Good to know! This is my sporty kid, which is kind of out of the norm, from what I've read. She does soccer, gymnastics and swimming, but now that I think of it, she had trouble with things at swim lessons that left us puzzled. For example, she couldn't float on her back. She can swim across the pool, but not float stationary for 15 seconds. The dr said something about her not being able to tell just half of her body to do something so maybe that is why she can't float?
She loves soccer, which I guess makes sense because the ball is huge.
On the sports thing, I have heard of people who could do things uni-directionally. So, they could do rotate one direction while on a snowboard, for instance, but not the other way, and they just worked around it.
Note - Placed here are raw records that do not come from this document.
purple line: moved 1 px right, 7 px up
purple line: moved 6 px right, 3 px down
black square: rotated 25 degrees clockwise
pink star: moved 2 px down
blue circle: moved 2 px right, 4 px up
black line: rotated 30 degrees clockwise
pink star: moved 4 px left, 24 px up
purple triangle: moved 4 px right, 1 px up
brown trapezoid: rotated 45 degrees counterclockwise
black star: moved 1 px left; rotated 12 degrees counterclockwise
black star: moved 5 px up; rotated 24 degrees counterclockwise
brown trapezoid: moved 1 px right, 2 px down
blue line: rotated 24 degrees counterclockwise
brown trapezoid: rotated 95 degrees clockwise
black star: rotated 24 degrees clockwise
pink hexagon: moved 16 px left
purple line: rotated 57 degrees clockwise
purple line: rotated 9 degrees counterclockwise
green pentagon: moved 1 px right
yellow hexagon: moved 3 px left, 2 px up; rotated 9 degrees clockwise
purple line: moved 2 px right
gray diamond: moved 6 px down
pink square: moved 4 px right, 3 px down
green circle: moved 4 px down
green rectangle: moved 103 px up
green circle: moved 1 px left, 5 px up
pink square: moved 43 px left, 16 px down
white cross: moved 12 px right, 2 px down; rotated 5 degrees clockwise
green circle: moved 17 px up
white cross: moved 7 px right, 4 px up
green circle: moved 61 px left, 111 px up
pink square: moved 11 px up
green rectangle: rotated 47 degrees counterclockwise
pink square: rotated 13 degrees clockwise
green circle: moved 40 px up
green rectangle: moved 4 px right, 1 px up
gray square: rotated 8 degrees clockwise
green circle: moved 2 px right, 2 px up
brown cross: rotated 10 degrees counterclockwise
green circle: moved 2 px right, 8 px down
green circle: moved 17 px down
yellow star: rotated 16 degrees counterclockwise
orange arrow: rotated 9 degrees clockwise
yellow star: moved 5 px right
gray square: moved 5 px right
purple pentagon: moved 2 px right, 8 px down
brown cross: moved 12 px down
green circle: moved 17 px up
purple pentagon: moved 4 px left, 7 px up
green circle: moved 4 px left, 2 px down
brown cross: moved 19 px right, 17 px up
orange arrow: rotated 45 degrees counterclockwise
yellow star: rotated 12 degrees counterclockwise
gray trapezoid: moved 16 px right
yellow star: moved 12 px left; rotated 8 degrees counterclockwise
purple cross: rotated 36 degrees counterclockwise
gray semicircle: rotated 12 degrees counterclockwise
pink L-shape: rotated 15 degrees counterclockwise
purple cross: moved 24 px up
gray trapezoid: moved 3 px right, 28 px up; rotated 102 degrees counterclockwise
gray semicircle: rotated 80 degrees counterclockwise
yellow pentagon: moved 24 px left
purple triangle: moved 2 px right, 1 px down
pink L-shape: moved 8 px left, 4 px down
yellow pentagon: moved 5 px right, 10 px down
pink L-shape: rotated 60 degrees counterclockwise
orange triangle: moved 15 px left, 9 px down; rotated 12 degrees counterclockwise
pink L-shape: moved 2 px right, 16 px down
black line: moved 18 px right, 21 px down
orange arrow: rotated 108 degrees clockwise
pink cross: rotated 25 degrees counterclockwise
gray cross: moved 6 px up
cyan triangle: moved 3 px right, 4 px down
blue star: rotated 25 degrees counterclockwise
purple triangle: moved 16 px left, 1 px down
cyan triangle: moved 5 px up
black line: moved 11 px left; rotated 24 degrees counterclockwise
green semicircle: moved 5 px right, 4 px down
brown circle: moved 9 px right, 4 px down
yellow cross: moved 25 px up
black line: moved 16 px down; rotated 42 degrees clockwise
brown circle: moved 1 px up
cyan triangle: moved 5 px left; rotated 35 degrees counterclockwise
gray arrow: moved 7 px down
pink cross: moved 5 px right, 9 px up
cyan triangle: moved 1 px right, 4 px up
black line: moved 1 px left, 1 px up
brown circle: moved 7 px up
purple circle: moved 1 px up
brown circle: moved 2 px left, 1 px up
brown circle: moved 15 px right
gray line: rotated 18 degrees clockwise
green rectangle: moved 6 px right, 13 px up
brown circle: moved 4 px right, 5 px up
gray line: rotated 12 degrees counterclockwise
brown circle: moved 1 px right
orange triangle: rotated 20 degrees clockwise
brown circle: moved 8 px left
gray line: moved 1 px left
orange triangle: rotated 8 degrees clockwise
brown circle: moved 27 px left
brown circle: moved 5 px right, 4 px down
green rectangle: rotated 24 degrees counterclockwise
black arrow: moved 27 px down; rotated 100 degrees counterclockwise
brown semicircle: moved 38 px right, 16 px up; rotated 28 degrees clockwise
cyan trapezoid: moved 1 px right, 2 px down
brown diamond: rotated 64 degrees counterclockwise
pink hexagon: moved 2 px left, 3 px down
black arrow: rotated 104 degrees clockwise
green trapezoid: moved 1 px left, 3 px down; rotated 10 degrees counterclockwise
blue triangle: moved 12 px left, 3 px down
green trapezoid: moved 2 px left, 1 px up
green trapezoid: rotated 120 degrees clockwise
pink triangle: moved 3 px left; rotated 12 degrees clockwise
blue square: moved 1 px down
Or they can do a lay-up in basketball from one side but not the other.
I think one of the neck reflexes has a lot to do with floating, but I can't remember for sure.
DD is a twin, emergency C-section and he mentioned that c-section babies sometimes don't lose the reflexes because being squeezed in the birth canal is what sends the message that you are about to be born and so their reflexes are behind (or something to that effect.) does that sound right?
This is all kind of fascinating!
I read that babies participate in the birth process, and that passing through certain stages of labor stimulates the reflexes. My kids were born FAST, and they have had reflex issues. I was born fast, and I know I have reflex issues. I think it's more of a pattern that a 1:1 correspondence, but many things are like that.
Moro is a difficult reflex to integrate, and it takes a lot of time. I have heard that a lot of other reflexes integrate faster once Moro starts to get better.
There are lots of typical people out there with reflex issues who do not have significant issues in other areas of life, so there is some tension between perfect integration and good enough, and you will run into that line multiple times. I strongly suspect that integration happens for some kids in fits and starts (a little therapy here, a little therapy there) as long the therapy is actually effective and targeted. Hang in there!